一早回了宫,思言和红蕾一起迎了上来,见沈席君一脸倦容,思言有些不忍心地开口道:“刚刚庆和宫来了话,说皇贵妃一早就去了储秀宫,所以主子不用前去请安了。”
宫里的规矩,因为皇贵妃执中宫笺奏行皇后之职,所以妃嫔在正式侍寝后便要开始向皇贵妃问安,初次问安更要行三跪九叩大礼以示庄重。这样重要的仪式都被皇贵妃推了,可见对良贵嫔的重视。
沈席君点头道:“知道了。”便向内屋走去,一夜无眠,她现在太需要好好补眠。
这时红蕾上前道:“宜主子和婉主子都去了储秀宫道贺,主子您要不要也梳洗一下过去?”
沈席君摆手道:“良贵嫔对我恨之入骨,昨晚的举动更是冲我而来,我现在去不是自取其辱么?既然已撕破脸,我也不用苦苦维护着那点礼数。”
思言点头道:“主子往后的日子,只怕又得难过了。”
沈席君不在意地笑笑道:“今天应该没什么人来打扰,我去歇息会儿,没事别叫我。”说罢来到床前倒头便睡。思言和红蕾相视无言,只得默默退出屋外。

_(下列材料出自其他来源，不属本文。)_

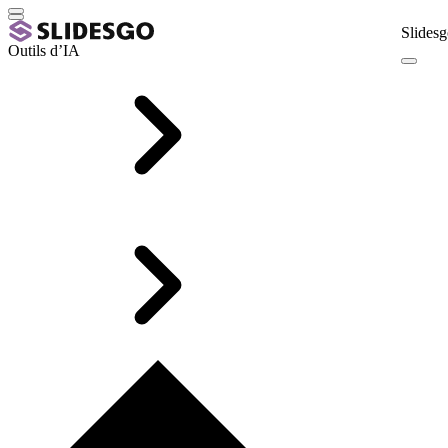
Slidesg
Outils d’IA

可惜沈席君的安生没能维持多长时间,大约午时刚过,便被外屋依稀的人声吵醒。无奈地披上外衫出门一看,原来是孟子清和周婉菁二人。
见沈席君出来,孟子清叹气道:“姐姐你终于出来了,我还当你自此一蹶不振了呢。”
沈席君深深打了一个哈欠,闲闲地言道:“别拿这种话来挤兑姐姐,早上在储秀宫受气了吧?”看孟子清那一脸忿忿不平的样子,想来是早间碍于礼数不得不去储秀宫道贺,但是良贵嫔生性尖刻,怎会放过这一借机向孟子清撒气的绝佳良机。
孟子清恨恨道:“别说了,居然敢在那么多妃嫔面前给我难堪,让一堆的人看我的笑话,还有不少人为了恭维她一个劲笑话姐姐你,说什么赐浴濯清池又怎样,还不是一个人在养心殿睡到天亮,所以羞得不敢过去。你说,陈馨悦她是不是欺人太甚?这梁子算是结下了,我孟子清要是放得过她我就枉为孟家的人!”